▸ TASKS TO COMPLETE
A. Using the text on Russia and the U.S. energy market below, decide whether each statement agrees with it: (i) Lamar Smith and Randy Weber sent the letter to Mr. Mnuchin; (ii) the quoted NATO official is the current Secretary General; (iii) the Senate Energy Committee sent the column the statement from Lamar Smith. Answer yes or no for each and quote the deciding words.
B. Carry on the text on Russia and the U.S. energy market, starting after its final sentence.

▸ TEXT
****
As the search for evidence of collusion between the Trump campaign and the Russian government enters its second year, a senior congressional Republican sees mounting evidence that Russia has been engaged in a long-term campaign to disrupt the energy agenda now promoted by Donald Trump. Today the House Science Committee sent this column the following statement from Chairman Lamar Smith:
If you connect the dots, it is clear that Russia is funding U.S. environmental groups in an effort to suppress our domestic oil and gas industry, specifically hydraulic fracking. They have established an elaborate scheme that funnels money through shell companies in Bermuda. This scheme may violate federal law and certainly distorts the U.S. energy market. The American people deserve to know the truth and I am confident Secretary Mnuchin will investigate the allegations.
He’s referring to Trump Treasury Secretary Steven Mnuchin. On Friday Mr. Smith released a letter that he and Energy Subcommittee Chairman Randy Weber sent to Mr. Mnuchin asking for an investigation of “what appears to be a concerted effort by foreign entities to funnel millions of dollars through various non-profit entities to influence the U.S. energy market.” The two Texas Republicans added:
According to the former Secretary General of NATO, “Russia, as part of their sophisticated information and disinformation operations, engaged actively with so-called nongovernmental organizations – environmental organizations working against shale gas – to maintain dependence on imported Russian gas.” Other officials have indicated the same scheme is unfolding in the U.S.
****
Structure-from-motion data

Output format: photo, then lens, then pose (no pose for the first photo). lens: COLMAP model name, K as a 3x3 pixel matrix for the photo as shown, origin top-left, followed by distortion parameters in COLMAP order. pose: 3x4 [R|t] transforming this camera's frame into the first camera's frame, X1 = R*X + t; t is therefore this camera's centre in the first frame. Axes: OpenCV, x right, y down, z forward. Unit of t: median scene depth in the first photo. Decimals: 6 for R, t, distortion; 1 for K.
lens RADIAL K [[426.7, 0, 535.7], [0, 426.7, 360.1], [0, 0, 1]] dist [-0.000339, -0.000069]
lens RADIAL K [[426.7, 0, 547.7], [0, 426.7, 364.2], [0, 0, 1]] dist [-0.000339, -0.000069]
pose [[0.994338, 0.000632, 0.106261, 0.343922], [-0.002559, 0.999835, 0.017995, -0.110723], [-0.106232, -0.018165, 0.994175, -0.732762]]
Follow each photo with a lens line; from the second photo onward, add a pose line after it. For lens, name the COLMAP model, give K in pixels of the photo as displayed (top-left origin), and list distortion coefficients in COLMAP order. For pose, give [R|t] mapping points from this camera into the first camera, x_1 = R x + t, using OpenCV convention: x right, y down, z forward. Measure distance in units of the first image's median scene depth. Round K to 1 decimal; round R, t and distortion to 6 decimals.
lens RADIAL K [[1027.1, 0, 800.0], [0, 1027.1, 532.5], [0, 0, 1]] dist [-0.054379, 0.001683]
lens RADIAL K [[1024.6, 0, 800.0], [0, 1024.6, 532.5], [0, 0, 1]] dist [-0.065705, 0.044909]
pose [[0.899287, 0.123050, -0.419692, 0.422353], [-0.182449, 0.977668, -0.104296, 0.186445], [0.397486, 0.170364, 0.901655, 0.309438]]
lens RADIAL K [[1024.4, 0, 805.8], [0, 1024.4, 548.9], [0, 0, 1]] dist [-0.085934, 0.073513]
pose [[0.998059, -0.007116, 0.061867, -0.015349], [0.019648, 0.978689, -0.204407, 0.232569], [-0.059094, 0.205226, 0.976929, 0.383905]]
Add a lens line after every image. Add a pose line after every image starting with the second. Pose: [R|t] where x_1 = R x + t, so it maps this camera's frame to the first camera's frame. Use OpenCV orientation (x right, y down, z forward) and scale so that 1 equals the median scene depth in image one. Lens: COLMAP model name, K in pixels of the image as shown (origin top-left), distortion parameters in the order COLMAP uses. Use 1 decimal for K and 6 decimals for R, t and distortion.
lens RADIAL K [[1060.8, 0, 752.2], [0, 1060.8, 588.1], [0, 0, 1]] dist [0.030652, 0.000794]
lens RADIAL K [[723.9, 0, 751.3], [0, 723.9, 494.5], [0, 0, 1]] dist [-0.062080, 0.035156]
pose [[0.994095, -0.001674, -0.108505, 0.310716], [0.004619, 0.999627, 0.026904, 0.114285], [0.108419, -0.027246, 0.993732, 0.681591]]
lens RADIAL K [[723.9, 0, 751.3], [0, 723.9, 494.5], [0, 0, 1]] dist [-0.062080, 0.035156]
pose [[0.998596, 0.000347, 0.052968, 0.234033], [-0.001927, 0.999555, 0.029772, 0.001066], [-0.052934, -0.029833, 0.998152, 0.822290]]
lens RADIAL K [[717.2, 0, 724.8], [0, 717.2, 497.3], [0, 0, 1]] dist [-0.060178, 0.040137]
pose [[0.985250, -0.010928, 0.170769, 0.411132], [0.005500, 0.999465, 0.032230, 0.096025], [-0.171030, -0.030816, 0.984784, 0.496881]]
****
▸ ANSWERS TO EACH TASK
A.
(i) Yes: "a letter that he and Energy Subcommittee Chairman Randy Weber sent to Mr. Mnuchin"
(ii) No: "According to the former Secretary General of NATO"
(iii) No: "Today the House Science Committee sent this column the following statement from Chairman Lamar Smith"

B.
The letter from Messrs. Smith and Weber also says that according to public sources, including a 2014 report from Republican staff on the Senate Environment and Public Works Committee, “entities connected to the Russian government are using a shell company registered in Bermuda, Klein Ltd. (Klein), to funnel tens of millions of dollars to a U.S.-based 501(c)(3) private foundation,” which supports various environmental groups.
In response to an inquiry from this column, Roderick M. Forrest of Bermuda’s Wakefield Quin Limited says in an emailed statement:
The allegations are completely false and irresponsible. Our firm has represented Klein since its inception, and we can state categorically that at no point did this philanthropic organization receive or expend funds from Russian sources or Russian-connected sources and Klein has no Russian connection whatsoever.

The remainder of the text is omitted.